▶ _TASK TO CARRY OUT_: Where does the word "напълно" occur in the data below? Copy each line that holds it.

▶ _ENTRIES SUPPLIED_:
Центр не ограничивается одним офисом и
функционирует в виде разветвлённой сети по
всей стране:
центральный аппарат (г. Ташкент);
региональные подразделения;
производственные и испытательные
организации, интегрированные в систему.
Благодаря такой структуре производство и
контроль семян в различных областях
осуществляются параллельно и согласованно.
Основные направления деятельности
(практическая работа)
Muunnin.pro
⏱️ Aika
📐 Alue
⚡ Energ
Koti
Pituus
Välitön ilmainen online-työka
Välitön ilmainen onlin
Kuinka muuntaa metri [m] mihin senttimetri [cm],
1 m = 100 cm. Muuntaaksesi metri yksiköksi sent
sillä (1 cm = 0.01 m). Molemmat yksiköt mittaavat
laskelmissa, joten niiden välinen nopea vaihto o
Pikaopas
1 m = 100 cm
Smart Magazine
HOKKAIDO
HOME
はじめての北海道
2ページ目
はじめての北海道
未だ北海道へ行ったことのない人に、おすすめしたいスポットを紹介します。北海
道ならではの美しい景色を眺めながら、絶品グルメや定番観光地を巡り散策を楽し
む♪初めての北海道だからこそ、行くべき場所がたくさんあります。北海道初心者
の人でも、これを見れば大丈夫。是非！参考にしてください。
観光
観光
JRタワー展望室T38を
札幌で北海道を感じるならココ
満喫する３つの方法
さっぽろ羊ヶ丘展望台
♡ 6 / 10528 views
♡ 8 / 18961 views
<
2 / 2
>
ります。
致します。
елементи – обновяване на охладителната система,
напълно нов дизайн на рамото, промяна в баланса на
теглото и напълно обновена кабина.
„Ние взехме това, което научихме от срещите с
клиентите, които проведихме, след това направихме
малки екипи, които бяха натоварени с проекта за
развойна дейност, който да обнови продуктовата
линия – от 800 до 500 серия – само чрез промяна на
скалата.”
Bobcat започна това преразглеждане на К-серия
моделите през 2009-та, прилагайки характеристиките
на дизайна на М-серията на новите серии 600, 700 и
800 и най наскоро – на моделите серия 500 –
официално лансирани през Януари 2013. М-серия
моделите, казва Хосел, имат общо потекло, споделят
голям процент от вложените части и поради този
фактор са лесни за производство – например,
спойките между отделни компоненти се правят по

▶ _THE COMPLETED TASK_:
напълно нов дизайн на рамото, промяна в баланса на
теглото и напълно обновена кабина.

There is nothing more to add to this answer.